Poptren.suara.com - Seolah tidak ada habisnya, setelah virus Corona yang 'melumpuhkan' dunia, kini harus berhadapan dengan virus zombie. Menurut kabar, virus ini bangkit karena dipicu oleh pemanasan global. Dikabarkan pula virus ini ditemukan setelah terperangkap di permafrost atau es yang membeku di Siberia. Diperkirakan virus tersebut berusia lebih dari 48.500 tahun.
Tim peneliti dari Jerman, Rusia bahkan Prancis sekarang kabarnya sedang memeriksa dan meneliti virus tersebut. Ada 13 virus baru yang teridentifikasi oleh para ilmuwan yang melihat sampel permafrost yang dikumpulkan dari Rusia. Ada satu virus yang tetap menular dan diberi nama Pandoravirus yedoma atau viru zombie yang membuat heboh.
Pusat riset ilmiah nasional Prancis menyebutkan penelitian lebih lanjut perlu dilakukan untuk menilai bahaya apa yang dapat terjadi dari risiko virus di permafrost karena perubahan iklim, dan tentu kabar tersebut membuat warga dunia waspada.
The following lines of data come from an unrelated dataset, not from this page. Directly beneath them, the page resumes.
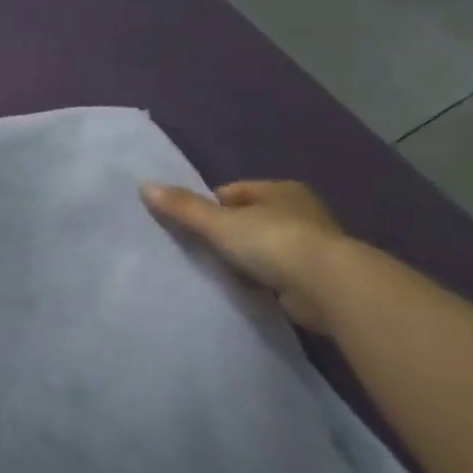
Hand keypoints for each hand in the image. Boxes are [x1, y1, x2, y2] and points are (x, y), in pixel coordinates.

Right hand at [142, 179, 348, 331]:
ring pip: (263, 245)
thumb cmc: (273, 242)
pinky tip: (245, 287)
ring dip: (244, 256)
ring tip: (219, 270)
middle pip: (249, 218)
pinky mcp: (315, 275)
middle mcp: (300, 211)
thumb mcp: (219, 222)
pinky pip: (275, 271)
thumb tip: (145, 185)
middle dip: (226, 232)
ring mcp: (311, 244)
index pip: (233, 192)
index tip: (192, 227)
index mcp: (281, 190)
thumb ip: (183, 207)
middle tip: (200, 249)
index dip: (209, 206)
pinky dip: (260, 278)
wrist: (327, 286)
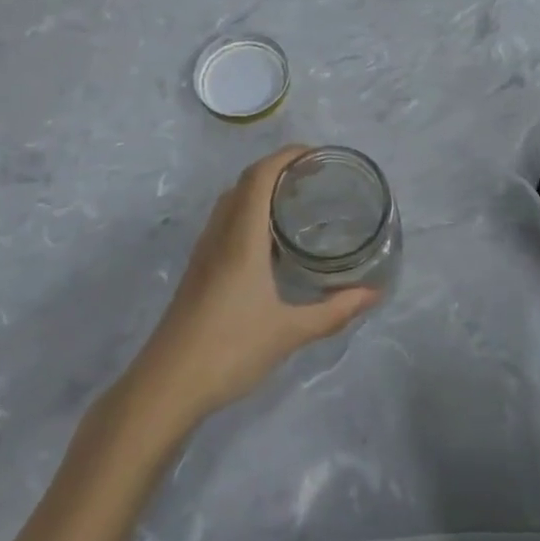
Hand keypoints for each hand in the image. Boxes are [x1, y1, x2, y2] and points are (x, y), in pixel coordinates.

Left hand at [133, 147, 378, 424]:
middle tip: (313, 177)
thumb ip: (334, 312)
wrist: (166, 386)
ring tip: (294, 201)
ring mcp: (204, 252)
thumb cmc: (229, 350)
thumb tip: (374, 294)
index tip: (316, 154)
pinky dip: (248, 212)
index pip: (260, 176)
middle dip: (277, 169)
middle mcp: (220, 235)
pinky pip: (224, 222)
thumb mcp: (289, 332)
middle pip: (244, 182)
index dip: (286, 156)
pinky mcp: (198, 270)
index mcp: (241, 238)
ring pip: (230, 201)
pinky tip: (268, 241)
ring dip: (259, 189)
Penelitian mengemukakan virus beku kuno yang hidup kembali setelah tidak aktif selama bertahun-tahun dapat mengancam kesehatan masyarakat.
Tidak sedikit ilmuwan yang mengatakan bahwa semua virus zombie berpotensi menyebabkan infeksi pada manusia dan dapat menjadi ancaman besar bagi manusia. Disebutkan pula bahwa mikroorganisme ini dapat menyebabkan penyakit berbahaya pada makhluk hidup.
Baca Juga:Harapan Baru untuk Pengidap Kanker Stadium Lanjut, Terapi Virus
Hingga saat ini para ilmuwan belum dapat menentukan seberapa menular virus ini setelah terpapar cahaya, panas, dan oksigen mengingat virus ini ditemukan di permafrost yang mencair akibat pemanasan global.
Peringatan sudah dilayangkan dari para ilmuwan untuk hampir seperempat belahan bumi utara yang sarat dengan permafrost, yang ternyata mengandung bakteri dan virus yang sudah beku permanen. Dalam sebuah studi, menunjukkan setiap kenaikan suhu satu derajat Celcius akan ada 1,5 juta mil persegi permafrost cair.
Saat iklim menghangat, permafrost mencair secara permanen. Hal tersebut melepaskan bahan organik yang membeku selama jutaan tahun yang kemudian terurai menjadi metana dan karbon dioksida, menyebabkan efek rumah kaca. Para ilmuwan juga menambahkan bahwa semakin banyak bakteri yang dilepaskan karena kenaikan suhu global telah meningkatkan kecepatan pencairan lapisan es serta termasuk patogen yang berpotensi berbahaya.